I made a video that I filmed with my DV-cam and then i transfered the filmed material to Adobe Premiere Pro for doing some editing. Now that Im ready with that project I would like it to become a small Divx file. How can I do that? When I tried to export from Adobe it became 19GB for an 1 hour film!!! Thats too big!

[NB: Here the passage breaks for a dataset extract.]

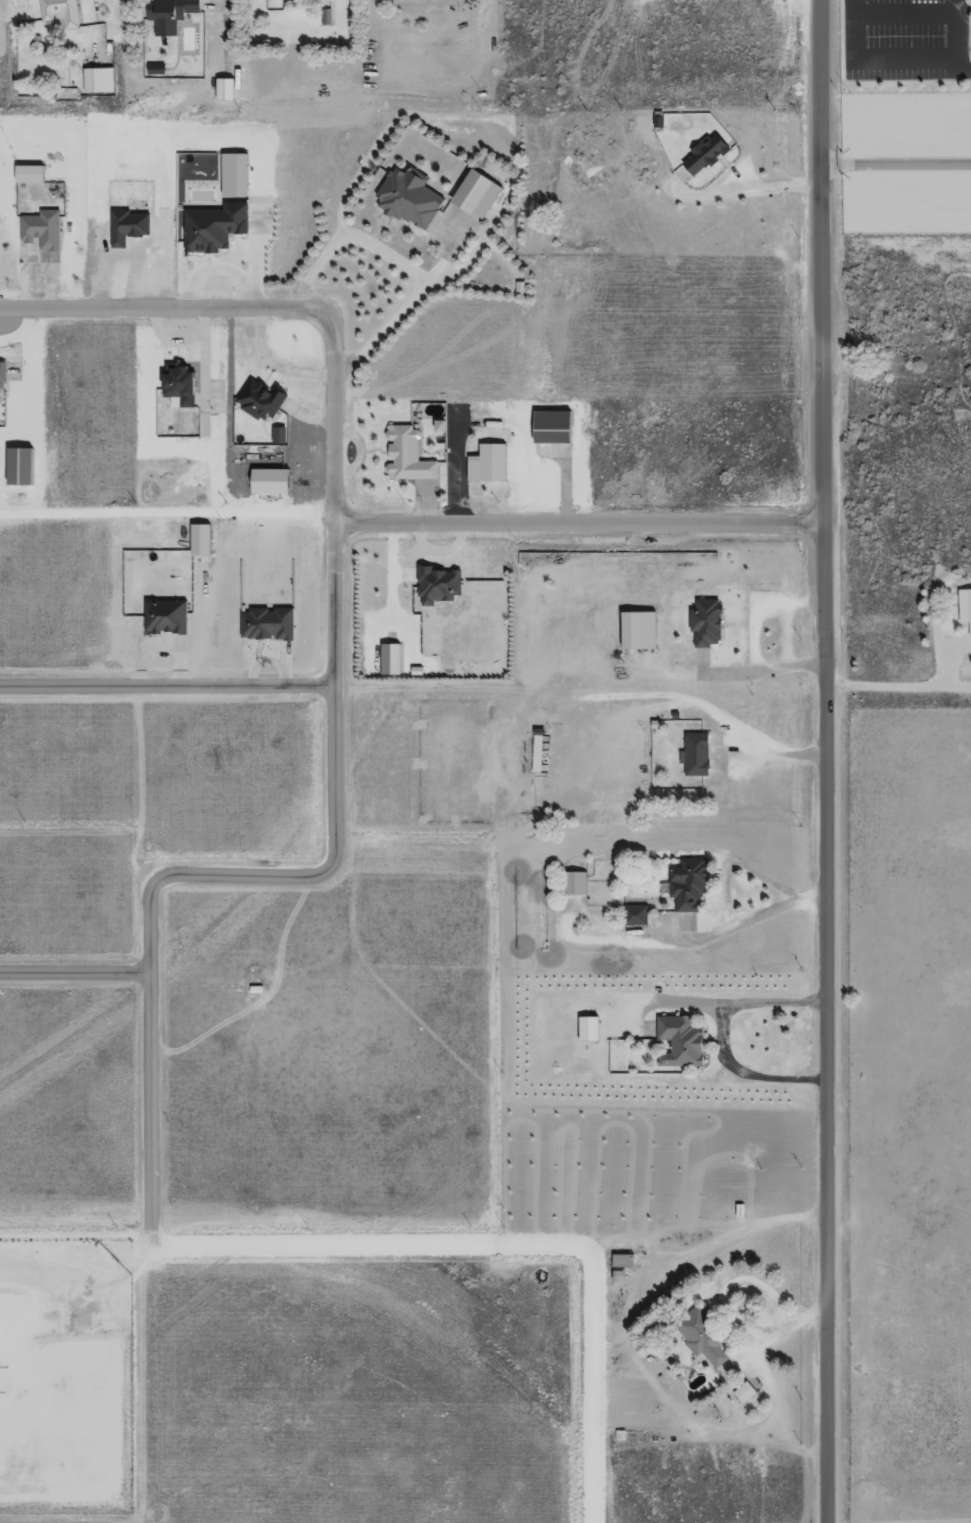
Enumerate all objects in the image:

Can you please explain it to me? Im a newbie so please use easy words!)
THANKS!


----------



## v-six (Sep 12, 2004)

what file type are you currently working with?


----------



## arielsages (Mar 28, 2005)

its a premiere project file. if i do an export i get an avi file, but its 19gb.


----------



## v-six (Sep 12, 2004)

Question to anyone that could answer it: Would simply converting the avi do a divx format solve the problem here?


----------



## arielsages (Mar 28, 2005)

how do i convert avi to divx?


----------



## v-six (Sep 12, 2004)

If thats all you're looking to do, google "Avi to divx" the hardest part will be deciding with tutorial to follow. If nothing there helps, I'll move the post to a different forum for you, this isn't really a graphic design question, so its a bit out of my league :smile:


----------



## Volt-Schwibe (Jan 12, 2003)

SixShooter said:


> this isn't really a graphic design question, so its a bit out of my league :smile:



i notice there isn't really an appropriate section for questions about files.

we could move it to the "software" section, and add a request for suggestions about software.


----------



## v-six (Sep 12, 2004)

if arielsages is still having problems, I'll move it to software.


----------



## superflysmith (Oct 15, 2004)

arielsages said:


> Hi!
> I made a video that I filmed with my DV-cam and then i transfered the filmed material to Adobe Premiere Pro for doing some editing. Now that Im ready with that project I would like it to become a small Divx file. How can I do that? When I tried to export from Adobe it became 19GB for an 1 hour film!!! Thats too big!
> 
> Can you please explain it to me? Im a newbie so please use easy words!)
> THANKS!


What are you planning to do with the project? I found this program which may help you out.


----------



## Grove (Jun 21, 2005)

*Encoding*

You'd have to output it as an .avi file and then take that file and run it through DivX. You have to purchase Dr. DivX to re encode the file to make it use a DivX codec. Yes it is possible to lower the size through Dr. DivX depending on the resolution you specify. After the re encoding process you will end up with a smaller .avi file but I do not know how small because I have never seen a 19GB .avi file. Hope this Helps :smile:


----------



## arielsages (Mar 28, 2005)

the thing is that when i export from premiere it becomes directly an AVI file, so all programs that converts from DVD or MPEG2 to AVI will not help me in that case. the only problem is that its so big, 19GB!
What I wanna have as a result is a smal Divx file, that would be manageble, but still have quite good picture quality. Am I asking too much?
Thanks!


----------



## arielsages (Mar 28, 2005)

another thing: I heard that it would be possible to create a Divx file, a smaller one, with VirtualDub. is that true?
But when I try to open my original AVI-file with that program it tells me that it "couldnt locate the decompressor for format "dvsd" (unknown), VirtualDbu requieres a Video for Windows (VFW) compatible codec to decompress video. DirectShow codecs, such as those used by Windows Media Player are not suitable." But Daobe Premiere makes it only in that way.
I dont understand much!


----------



## Grove (Jun 21, 2005)

*Virtual Dub*

I have used a little of Virtual Dub. I only used to clear up the sound when it was out of synch. I ran Virtual Dub and it fixed it but as for making I am unsure about that. Have you tried another program other than Premiere?


----------



## koala (Mar 27, 2005)

arielsages said:


> when i export from premiere it becomes directly an AVI file


When Premiere saves it as an AVI do you get any options to change the codec or quality settings?


----------